Não tendo deixado descendência, o nome do grande intelectual e diplomata brasileiro Oliveira Lima, historiador fundamental, acabou sendo pouco lembrado nos dois lados do Atlântico. Uma injustificável omissão.
Oliveira Lima era filho de português, estabelecido com sucesso como comerciante no Recife, mas veio para Portugal aos seis anos e ficou por 17, até terminar todos os estudos. Em 1890, voltou ao Brasil para regressar à Lisboa já diplomata no ano seguinte.. Começou uma vida intelectual intensa e se ligou logo a Oliveira Martins, o fundador da moderna historiografia portuguesa, seu professor em Lisboa, que, como era comum em sua época, morreu antes aos 50 anos – 49, para ser mais preciso –, faixa de idade que roubou da língua portuguesa Eça de Queirós, em Portugal, e Eduardo Prado, no Brasil.
Como diplomata, serviu além de Portugal, na Suécia, Bélgica, Venezuela e Estados Unidos, para onde regressou para viver seus últimos dias e doar à Universidade Católica da América, em Washington, sua biblioteca luso-brasileira de 40 mil livros.
Oliveira Lima é referência na história do Brasil nas décadas seguintes à chegada da Corte Portuguesa ao Brasil. Tem livro sobre D. João VI no Brasil, que talvez seja a primeira obra a resgatar a memória do rei-estadista que sofreu maldosa campanha para distorcer seu papel histórico, sendo referido pelo autor como o fundador do Brasil-nação. É pouco citado, mas interessantíssimo, pois trata especificamente das diferenças entre os filhos de João VI, Pedro e Miguel. Fundador da Academia Brasileira de Letras, era homem de opinião, temperamento difícil, com relações tumultuadas com os grandes de seu tempo, como o Barão do Rio Branco, com quem conviveu na vida cultural e diplomática. O barão não o tratou bem como ministro dos Negócios Estrangeiros do Brasil por 12 anos da carreira de Oliveira Lima. A má vontade de Rio Branco com ele chegou a ponto de merecer protestos de Rui Barbosa, influente brasileiro no início daquele século. Mas mereceu um belo discurso acadêmico quando da morte do grande diplomata.
Homem polêmico, não perdia oportunidade de fazer ironias, como as referentes a Joaquim Nabuco, outro ilustre pernambucano contemporâneo, que, sendo abolicionista histórico, teve os estudos pagos na Europa com os recursos das propriedades do pai, com centenas de escravos.

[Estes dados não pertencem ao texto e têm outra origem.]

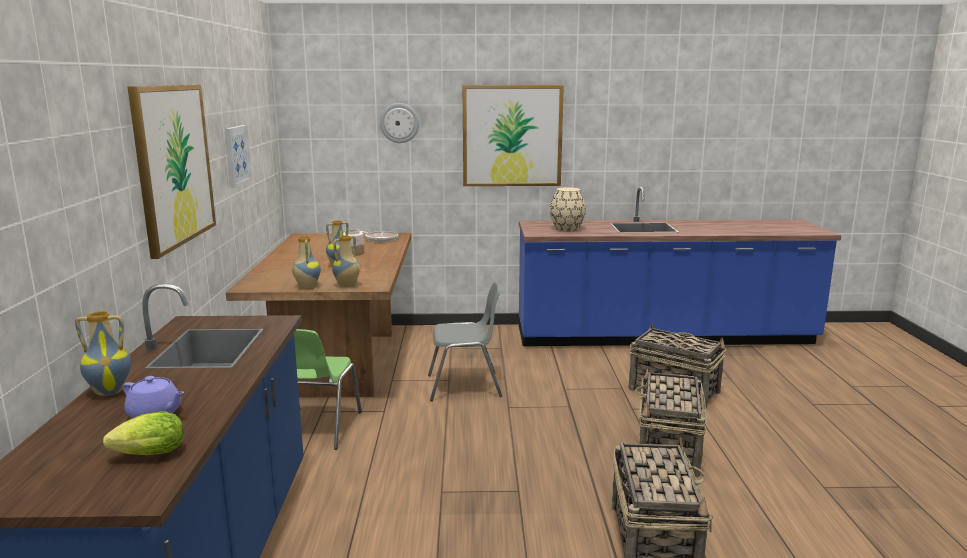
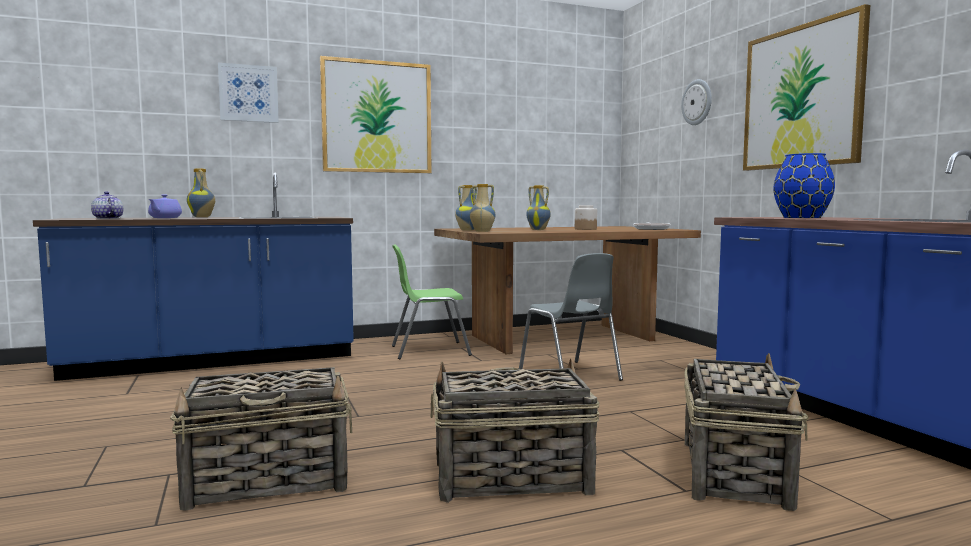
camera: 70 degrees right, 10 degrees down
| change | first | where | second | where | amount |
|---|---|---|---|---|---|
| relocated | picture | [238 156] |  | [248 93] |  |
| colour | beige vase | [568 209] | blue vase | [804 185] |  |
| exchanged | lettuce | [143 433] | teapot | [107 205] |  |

Mesmo assim, sendo figura humana apreciada, ficou ligado aos dois diplomatas e intelectuais, como ele, dos quais nem sempre esteve de acordo. Sua dimensão na época é confirmada pelas conferências-aulas dadas em instituições do prestígio até hoje de Haward, Columbia, Stanford, nos EUA.
No convívio com Oliveira Martins, Lima encontrou a vocação para a militância do luso-brasileirismo – se dizia um luso-pernambucano –, tese que iria ser aprofundada décadas depois com seu discípulo e amigo também pernambucano Gilberto Freyre, que com ele forma a dupla de militância e obra nos dois lados do Atlântico. Freire sempre deu valor a obra relevante de Oliveira Lima
Curioso é que foi um gourmet e gourmand – tinha mais de 120 quilos – e levava para todos os postos uma cozinheira pernambucana, pois dizia que não abandonar a cozinha da sua terra era uma forma de estar no Brasil. O que não o impedia de apreciar bons restaurantes, que começavam a surgir na Europa, em companhia de Eduardo Prado, quando em Paris, cuja semelhança com Jacinto de Thormes gostava de comentar.
Quem gosta de história de Portugal e do Brasil não pode deixar de buscar livros desses dois notáveis ‘Oliveiras’, o Lima e o Martins. Aliás, o sobrenome Oliveira poderia entrar em nossos dicionários como sinônimo de qualidade…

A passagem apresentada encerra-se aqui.